Obelix ist durchaus zuzustimmen, wenn man das Wahlergebnis vom Wochenende in Griechenland betrachtet. Die korrupte Nea Demokratia, die das Land vor fünf Jahren zu Grunde gerichtet, die EU zuvor mit falschen Zahlen betrogen hat, wurde damals durch die radikaldemokratische Syriza abgelöst. Was mussten sich der Ministerpräsident Alexis Tsipras und sein Finanzminister Varoufakis alles anhören: Wie verrückt sie seien, wie weltfremd, weil sie zwar bereit waren, Reformen durchzuführen aber nicht müde wurden zu betonen, dass die von der EU geforderten “Reformen” soziale Ungerechtigkeiten und Schieflagen erzeugten. Keine Chance: Die EU-Bürokratie hat ihnen Knebelverträge und Auflagen aufgezwungen, die eine Politikwissenschaftlerin gestern im Deutschlandfunk mit ..”Das Programm wurde ihnen diktiert und es wurde ihnen in den Hals gesteckt…” beschrieb.
Syriza hat alles abgearbeitet und ein marodes, Staatswesen umgekrempelt und mit tiefen Einschnitten saniert und vor allem die Korruption bekämpft.

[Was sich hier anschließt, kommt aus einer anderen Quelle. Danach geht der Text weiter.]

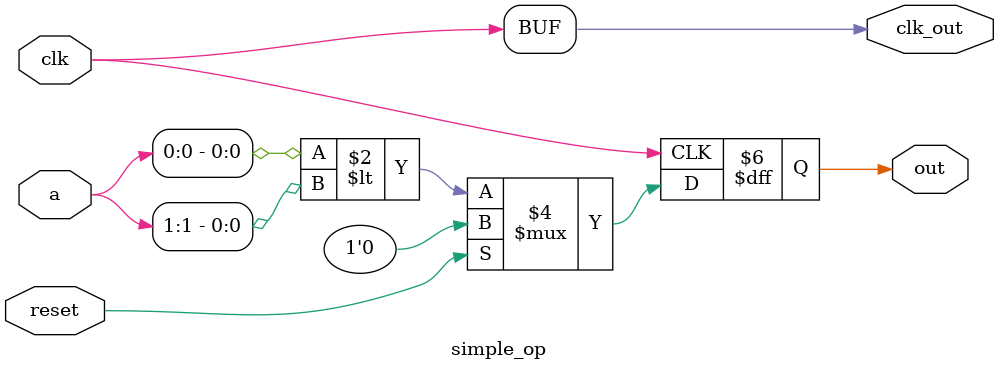
<source format=v>
module simple_op(
    clk,
    reset,
    a,
    out,
    clk_out
    );

    input   clk;
    input   reset;
    input   [1:0] a;

    output  out;
    output  clk_out;

    assign clk_out = clk;

    always @(posedge clk)
    begin
        case(reset)
            1'b0:       out <= (a[0] < a[1]);
            default:    out <= 1'b0;
        endcase
    end
endmodule
</source>
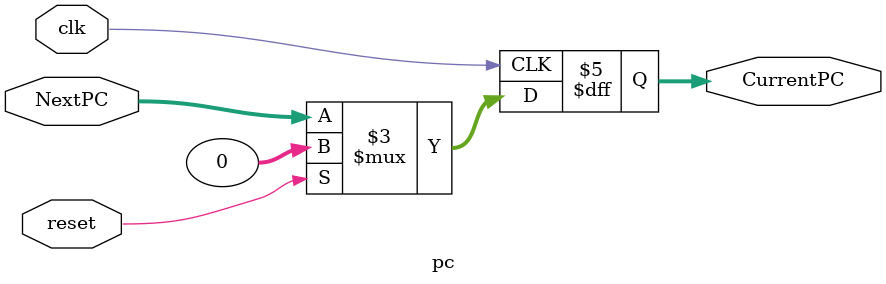
<source format=sv>
module pc (
    output logic[31:0] CurrentPC,
    input  logic[31:0] NextPC,
    input  logic       reset,
    input  logic       clk
);

always_ff @(posedge clk) begin
    if (reset) CurrentPC <= 0;
    else       CurrentPC <= NextPC;    
end

endmodule
</source>
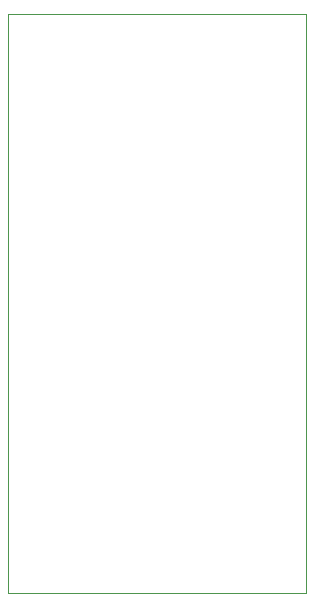
<source format=gbr>
%TF.GenerationSoftware,KiCad,Pcbnew,(6.0.0)*%
%TF.CreationDate,2022-02-11T23:14:06+08:00*%
%TF.ProjectId,esp8266,65737038-3236-4362-9e6b-696361645f70,rev?*%
%TF.SameCoordinates,Original*%
%TF.FileFunction,Profile,NP*%
%FSLAX46Y46*%
G04 Gerber Fmt 4.6, Leading zero omitted, Abs format (unit mm)*
G04 Created by KiCad (PCBNEW (6.0.0)) date 2022-02-11 23:14:06*
%MOMM*%
%LPD*%
G01*
G04 APERTURE LIST*
%TA.AperFunction,Profile*%
%ADD10C,0.100000*%
%TD*%
G04 APERTURE END LIST*
D10*
X141850000Y-105796490D02*
X116600000Y-105796490D01*
X116600000Y-105796490D02*
X116600000Y-154771490D01*
X116600000Y-154771490D02*
X141850000Y-154771490D01*
X141850000Y-154771490D02*
X141850000Y-105796490D01*
M02*

</source>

Renten als einzige Existenzsicherung – es gibt in Griechenland keine Sozialhilfe – wurden drastisch gesenkt und Tsipras hat mit seinem Charisma die Menschen überzeugt, Opfer zu bringen, um neue Hoffnung zu schöpfen. Er hat Griechenland ehrlich gemacht und viel erreicht. Gedankt worden ist es ihm nicht – der neue Ministerpräsident Mitsotakis stammt aus einer der alten politischen Oligarchien wie die Papandreous oder Karamanlis’ und wurde gewählt, weil er Versprechungen gemacht hat, die er vermutlich nicht wird halten können. Die neue konservative Regierung Griechenlands macht genau das, wofür ihre Vorgängerin von der gesammelten EU an den Pranger gestellt und abgestraft wurde.

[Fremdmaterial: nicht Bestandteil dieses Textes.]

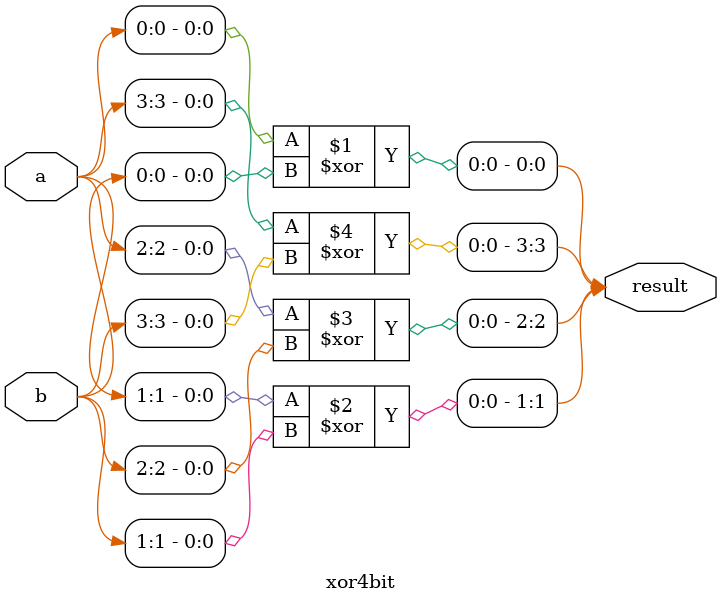
<source format=v>
module xor4bit(output[3:0] result, input[3:0] a, input[3:0] b);

xor xor1(result[0], a[0], b[0]);
xor xor2(result[1], a[1], b[1]);
xor xor3(result[2], a[2], b[2]);
xor xor4(result[3], a[3], b[3]);

endmodule
</source>
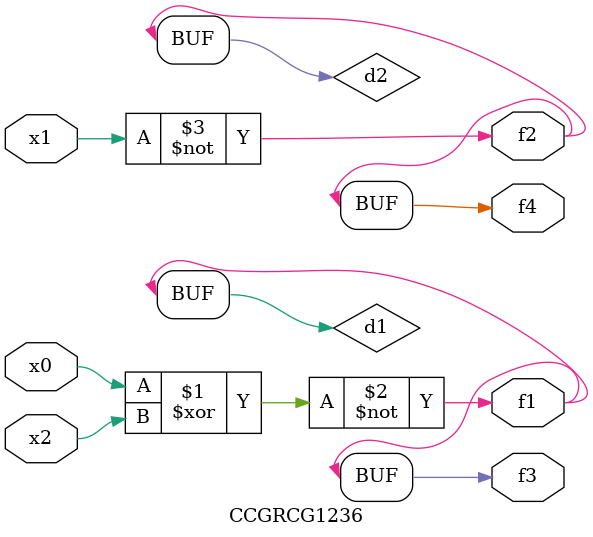
<source format=v>
module CCGRCG1236(
	input x0, x1, x2,
	output f1, f2, f3, f4
);

	wire d1, d2, d3;

	xnor (d1, x0, x2);
	nand (d2, x1);
	nor (d3, x1, x2);
	assign f1 = d1;
	assign f2 = d2;
	assign f3 = d1;
	assign f4 = d2;
endmodule

</source>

Mitsotakis will die Steuern senken – die Körperschaftssteuer auf 20%, die Immobiliensteuer und andere Steuern – also die Wohlhabenden werden profitieren, die Armen werden sich selbst überlassen. Erinnern wir uns: Hauptproblem der griechischen Verwaltung unter Syriza war, dass es eine Verwaltung, die fällige Steuern erhebt und wirklich eintreibt, überhaupt nicht gab. Neben den Steuersenkungen will die neue Regierung nun einen “schlanken Staat” und Bürokratie abbauen – also genau das abbauen, was unter Tsipras z.T. mit Unterstützung der EU mühsam aufgebaut wurde. Außerdem will er Löhne erhöhen und Investitionen fördern – also mehr ausgeben und weniger einnehmen.
Wenn Tsipras in der Vergangenheit vorschlug, zu investieren, weil innovative Arbeitsplätze fehlten, fielen EU-Bürokratie, die Kanzlerin und ihr Finanzminister und die Öffentlichkeit stante pede über die griechische Regierung her. Kaum ist ein “Konservativer” an der Macht, kann er – ohne in der Öffentlichkeit behelligt zu werden – genau die politischen Schritte ankündigen und umsetzen, wegen derer die linke Vorgängerregierung gescholten, diffamiert und ausgegrenzt wurde. Der Fall Griechenland macht deutlich, wie einseitig, sozial unausgewogen und ideologisch von Neoliberalismus geprägt die EU-Bürokratie und ihre politischen Institutionen vorgehen. Das wäre zulässig, wenn es eine europäische Verfassung, ein souveränes Parlament, ein politisches Mandat und eine Europäische Regierung gäbe. Das ist aber nicht der Fall und deshalb beinhaltet der Umgang der EU-Kommission und der Bürokratie gegenüber der Syriza-Regierung in Griechenland eine illegitime politische Beeinflussung und ist im Grunde ein demokratischer Skandal.
Die rechtsradikale “Morgenröte” haben die Griech*inn*en aus ihrem Parlament entfernt (unter der 3%-Hürde). Parteien “links von der” Nea Demokratia kamen in der Summe auf 47%. Das schaffen wir in Deutschland bisher so nicht, wie die “spinnenden” Griech*inn*en.